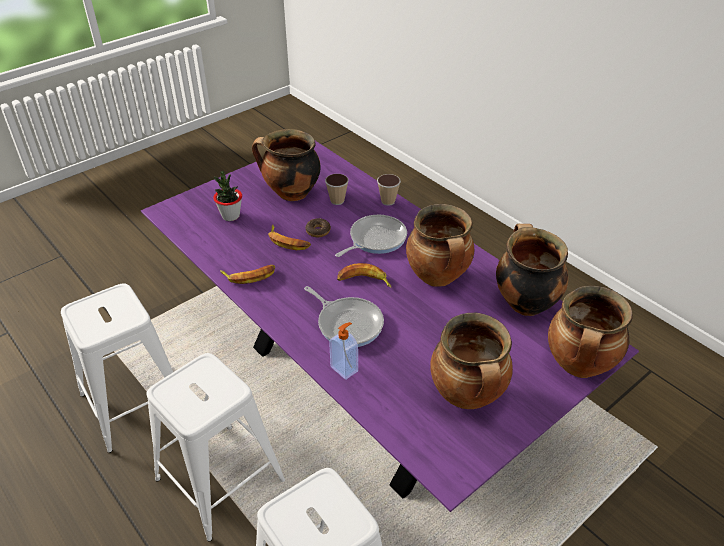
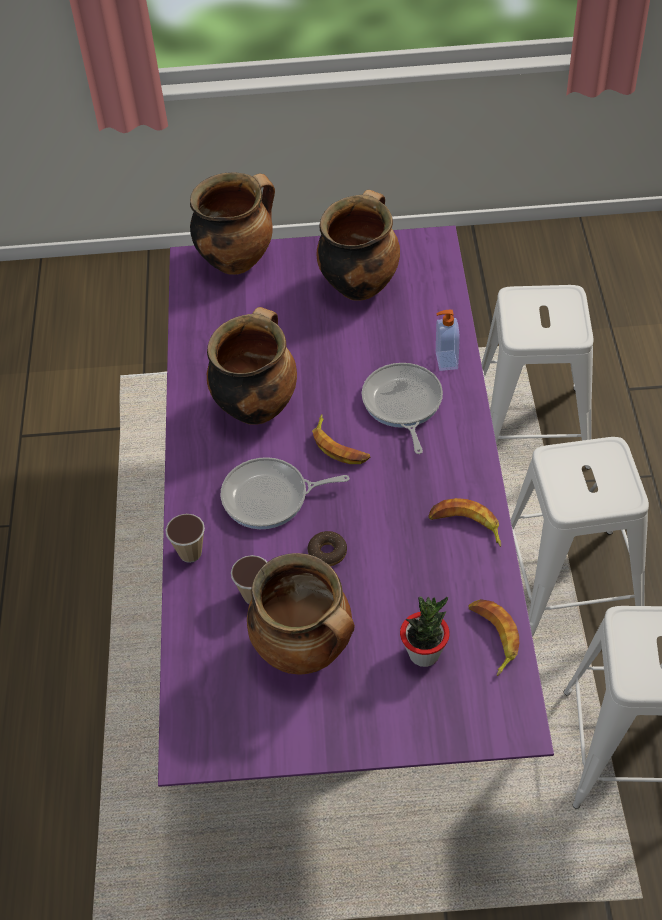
camera: 140 degrees left, 10 degrees up
banana [268,225,311,250] -> banana moved to [469,599,519,676]
cooking pot [496,224,568,316] -> none

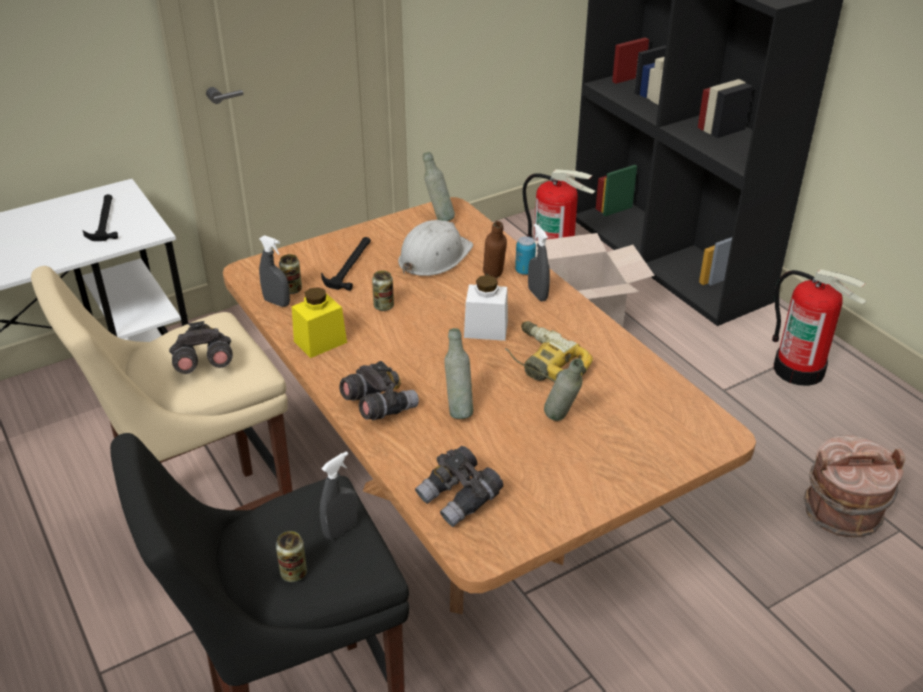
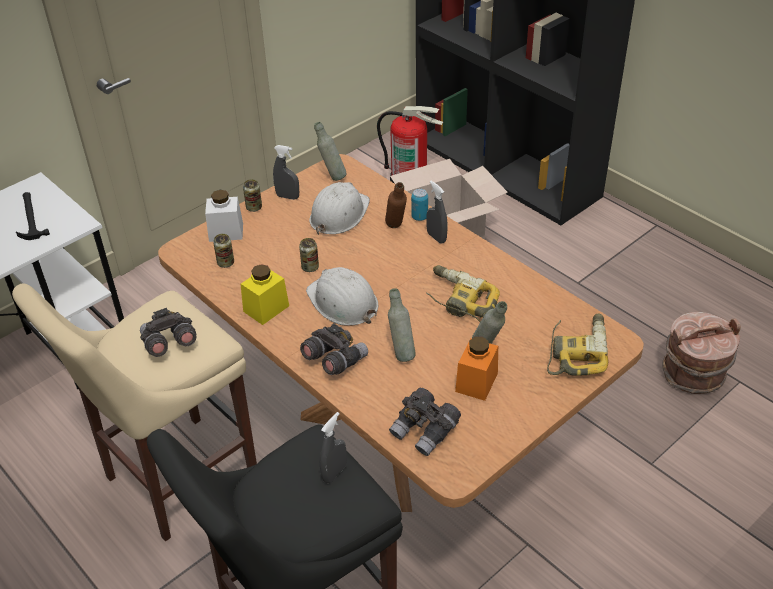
camera: 10 degrees left, 5 degrees up
grey spray bottle [259,235,290,307] -> grey spray bottle moved to [273,145,299,200]
can [276,531,307,582] -> can moved to [243,179,262,212]
hammer [321,237,371,291] -> none
white jar [464,275,508,341] -> white jar moved to [205,190,243,242]
fire extinguisher [772,269,866,386] -> none
none -> white hard hat [306,267,378,326]
none -> orange jar [455,337,498,401]
none -> power drill [547,313,609,376]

++++++++

TASK STATEMENT
The finished answer is an exact repetition of the listing, with every picture removed.

EXERCISE RESPONSE
camera: 140 degrees left, 10 degrees up
banana [268,225,311,250] -> banana moved to [469,599,519,676]
cooking pot [496,224,568,316] -> none

camera: 10 degrees left, 5 degrees up
grey spray bottle [259,235,290,307] -> grey spray bottle moved to [273,145,299,200]
can [276,531,307,582] -> can moved to [243,179,262,212]
hammer [321,237,371,291] -> none
white jar [464,275,508,341] -> white jar moved to [205,190,243,242]
fire extinguisher [772,269,866,386] -> none
none -> white hard hat [306,267,378,326]
none -> orange jar [455,337,498,401]
none -> power drill [547,313,609,376]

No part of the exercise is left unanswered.